Le pays connaît une situation critique sur plusieurs fronts. Selon Le Monde, la saison 2026 est qualifiée d’« intense » par les services de lutte contre les incendies. Plus de 900 feux de forêt sont en cours, dont plus de 200 sont considérés comme hors de contrôle, rapportent Franceinfo et BFM. Cette saison des incendies dépasse déjà les normales annuelles en termes de surface brûlée, selon TVA Nouvelles.
Près de 900 incendies actifs sur le territoire
Au 21 juillet 2026, le Canada compte environ 900 incendies actifs, selon Le Monde. L’Ontario est particulièrement touchée, avec 148 feux de forêt encore en activité dans cette seule province, rapporte Le Devoir. La Colombie-Britannique est également concernée, avec des foyers près de Lytton et dans la région de Kelowna. Cinq mille trois cents pompiers sont déployés sur le terrain pour lutter contre les flammes, selon INFO.FR, avec des renforts arrivant de plusieurs provinces.

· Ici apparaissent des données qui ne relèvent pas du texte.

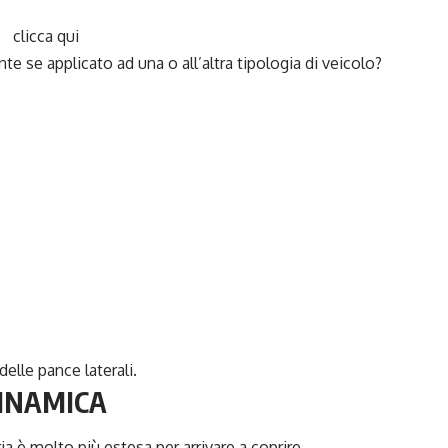
clicca qui
e se applicato ad una o all’altra tipologia di veicolo?
elle pance laterali.
DINAMICA
ia è molto più estesa per arrivare a coprire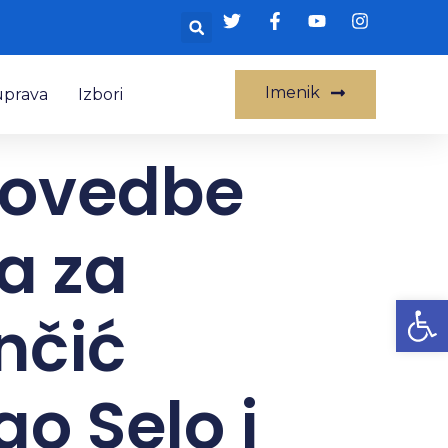
Imenik
uprava
Izbori
rovedbe
a za
Op
nčić
o Selo i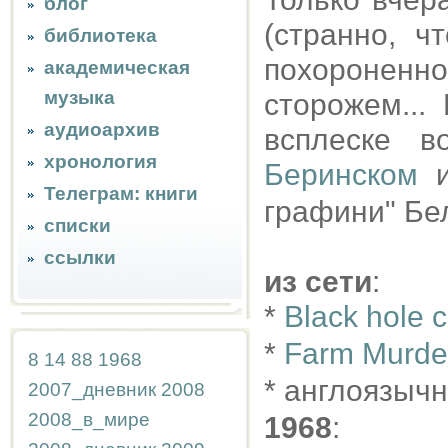
блог
(странно, ч
библиотека
похороненн
академическая
музыка
сторожем...
аудиоархив
всплеске в
хронология
Беринском
и
Телеграм: книги
графини" Бе
списки
ссылки
из сети
:
*
Black hole 
*
Farm Murder
8
14
88
1968
* англоязыч
2007_дневник
2008
2008_в_мире
1968
: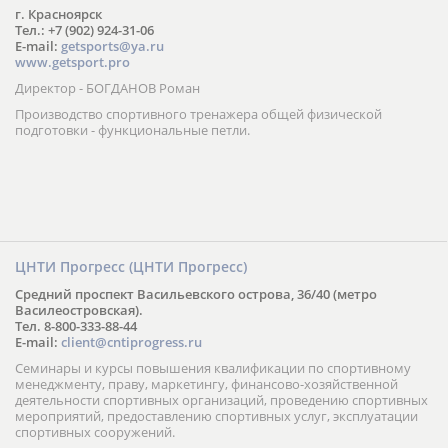
г. Красноярск
Тел.: +7 (902) 924-31-06
E-mail:
getsports@ya.ru
www.getsport.pro
Директор - БОГДАНОВ Роман
Производство спортивного тренажера общей физической
подготовки - функциональные петли.
ЦНТИ Прогресс (ЦНТИ Прогресс)
Средний проспект Васильевского острова, 36/40 (метро
Василеостровская).
Тел. 8-800-333-88-44
E-mail:
client@cntiprogress.ru
Семинары и курсы повышения квалификации по спортивному
менеджменту, праву, маркетингу, финансово-хозяйственной
деятельности спортивных организаций, проведению спортивных
мероприятий, предоставлению спортивных услуг, эксплуатации
спортивных сооружений.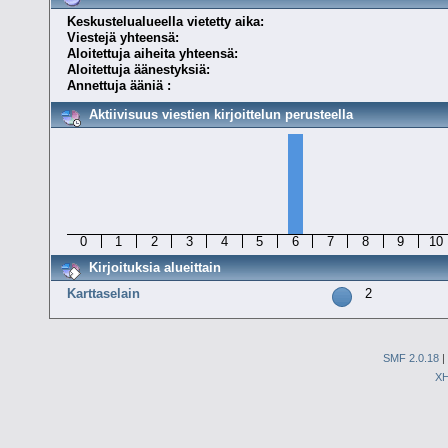
Keskustelualueella vietetty aika:
Viestejä yhteensä:
Aloitettuja aiheita yhteensä:
Aloitettuja äänestyksiä:
Annettuja ääniä :
Aktiivisuus viestien kirjoittelun perusteella
0
1
2
3
4
5
6
7
8
9
10
Kirjoituksia alueittain
Karttaselain
2
SMF 2.0.18
|
X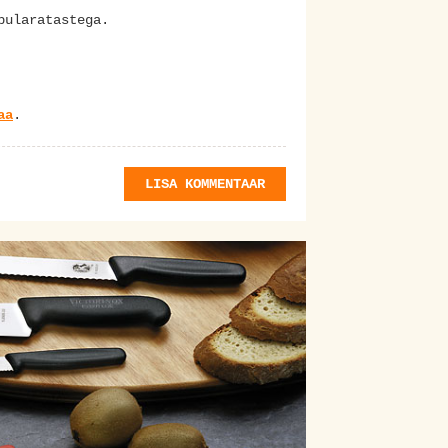
bularatastega.
aa
.
LISA KOMMENTAAR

Reporterre indique que 2,7 millions d’hectares étaient déjà brûlés au 17 juillet, tandis que Le Monde évoque le seuil des trois millions d’hectares le 21 juillet. TVA Nouvelles précise que la surface brûlée dépasse déjà la normale annuelle. La forêt boréale canadienne subit des transformations profondes en raison de la répétition des incendies, souligne Le Monde dans une analyse publiée le 18 juillet.
La fumée des incendies atteint les États-Unis
Les fumées générées par les incendies se déplacent vers le sud et affectent la qualité de l’air dans le nord-est des États-Unis. New York, Chicago et plusieurs grandes villes américaines sont concernées, rapportent Franceinfo et Le Parisien. La ville de Toronto a connu plusieurs jours avec la qualité de l’air la plus dégradée au monde, selon les relevés de IQAir, rapportés par Libération et Radio-Canada.

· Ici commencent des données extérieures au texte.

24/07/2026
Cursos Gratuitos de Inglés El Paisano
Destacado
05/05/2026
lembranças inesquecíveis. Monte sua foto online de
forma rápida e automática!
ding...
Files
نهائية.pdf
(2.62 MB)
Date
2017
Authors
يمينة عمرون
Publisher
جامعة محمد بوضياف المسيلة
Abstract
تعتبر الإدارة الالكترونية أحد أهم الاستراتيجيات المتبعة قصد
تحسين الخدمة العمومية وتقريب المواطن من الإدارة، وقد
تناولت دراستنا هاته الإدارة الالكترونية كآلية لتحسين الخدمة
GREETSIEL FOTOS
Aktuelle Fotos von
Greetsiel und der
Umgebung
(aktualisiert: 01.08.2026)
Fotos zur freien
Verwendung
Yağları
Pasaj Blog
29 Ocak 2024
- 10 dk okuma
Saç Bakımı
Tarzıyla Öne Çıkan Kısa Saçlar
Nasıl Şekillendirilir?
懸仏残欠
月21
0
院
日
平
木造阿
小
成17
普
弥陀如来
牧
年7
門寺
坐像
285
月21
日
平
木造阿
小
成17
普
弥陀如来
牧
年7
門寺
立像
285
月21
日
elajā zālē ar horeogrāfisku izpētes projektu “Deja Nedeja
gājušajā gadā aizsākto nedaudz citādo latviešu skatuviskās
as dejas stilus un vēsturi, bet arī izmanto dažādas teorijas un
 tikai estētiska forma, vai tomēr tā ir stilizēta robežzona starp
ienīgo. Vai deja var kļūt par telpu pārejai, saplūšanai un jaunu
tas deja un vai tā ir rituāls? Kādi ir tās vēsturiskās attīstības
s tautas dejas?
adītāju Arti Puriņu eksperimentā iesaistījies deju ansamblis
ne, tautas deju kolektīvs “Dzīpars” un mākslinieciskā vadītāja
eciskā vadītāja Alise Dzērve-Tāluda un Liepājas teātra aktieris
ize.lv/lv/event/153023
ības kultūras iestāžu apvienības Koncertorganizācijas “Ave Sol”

Des images satellite diffusées par les agences météorologiques montrent un épais nuage de fumée recouvrant une partie du continent nord-américain. Plusieurs vols ont été perturbés et les autorités sanitaires américaines ont émis des recommandations pour les populations sensibles. IQAir a classé Toronto parmi les métropoles les plus polluées au monde pendant plusieurs jours, un phénomène lié aux particules fines issues des incendies.
Plus de 200 foyers hors de contrôle
Selon les autorités canadiennes, relayées par Franceinfo et Ouest-France, plus de 200 incendies restent hors de contrôle. Les provinces de l’Ontario et de la Colombie-Britannique concentrent les foyers les plus difficiles à maîtriser. Des évacuations ont eu lieu dans plusieurs localités, notamment dans le nord de l’Ontario, où la situation est décrite comme critique par RFI. Des images relayées par les médias montrent des trains encerclés par les flammes et des habitants évacués en urgence.
La communauté internationale suit la situation avec attention. La fumée des incendies canadiens a également suscité des tensions diplomatiques avec les États-Unis, le président Donald Trump ayant critiqué la gestion des feux par le Canada, selon TVA Nouvelles et La Presse. La finale de la Coupe du monde 2026 aux États-Unis a été évoquée comme potentiellement menacée par la dégradation de la qualité de l’air, rapportent plusieurs médias dont RTS et BFM. L’administration américaine a émis des alertes sanitaires pour les États du nord-est.
Les autorités canadiennes prévoient que la saison des feux de forêt 2026 pourrait encore s’étendre si les conditions météorologiques restent sèches et venteuses dans les semaines à venir. Le gouvernement canadien a mobilisé des ressources supplémentaires pour faire face à la situation, alors que les températures élevées et la sécheresse persistante compliquent le travail des pompiers sur le terrain.